Повара разливали варево по плошкам. Офицер следил за тем, чтобы никого не обделили. Дошла очередь и до меня.
— Жрать будешь? — спросили меня.
Я
— Буду! Двойную порцию!
— А рожа не треснет?! — взъярился кок.
— Мне положено. Я завтрак пропустил!
— Да ты после вольных харчей еще неделю без пайка обойдешься, — возразил кок.
Неожиданно за меня заступился офицер. Мое требование предоставить мне пищу привело его в неописуемый восторг.
— Непременно накормите этого господина! — воскликнул он. — Видите, какой аппетит пробудил в нем суп, сваренный по моему рецепту!
Его голос показался мне знакомым, но в полумраке я не разглядел лицо достаточно хорошо. Я потупил взор. Рецепт вызывал у меня одно желание: вылить получившуюся бурду за шиворот изобретателю! А тот продолжал восторгаться моим аппетитом:
— Человек, едва поступивший на службу, только от домашних харчей! И этот человек требует накормить его моим супом! Это говорит о том, что он по достоинству оценил питательность и полезность моего блюда! О, говорю я вам, наступит время, когда мой суп будут подавать в лучших домах Лондона и Парижа, а не только в казармах и на галерах!

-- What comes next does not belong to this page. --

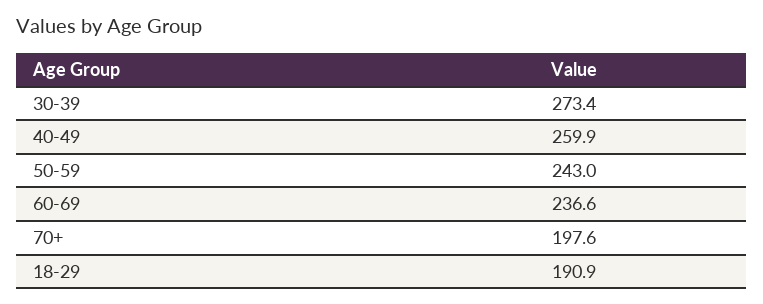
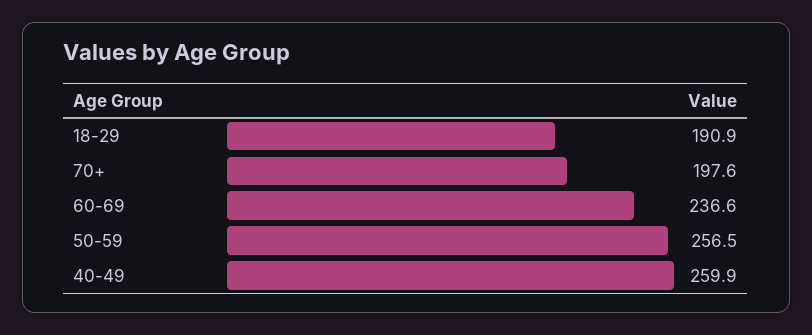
30-39: 273.4 -> none
50-59: 243 -> 256.5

Я терпеливо ждал, пока он выговорится, в расчете заслужить симпатию. Кок хмыкнул, наполнил плошку и подал мне. Даже в темноте я заметил, что суп в плошке столь жидкий, словно повар полагал, что основой питания является вода, а все остальное — специи для придания вкуса.
— Господин офицер, — обратился я к суповару. — Я российский дипломат, попал сюда по недоразумению. Прошу вас, доложите своему начальству.
— Российский дипломат! — хмыкнул тот. — А что ж не испанский король?!
Он отвернулся, и кашевары двинулись дальше. Я едва сдержался, чтобы не плеснуть похлебку Суповару в спину.
Со всех сторон доносились чавканье и непотребные звуки, прояснившие значение слов «supply for wind-mill»: по ходу трапезы люди без зазрения совести пускали ветры.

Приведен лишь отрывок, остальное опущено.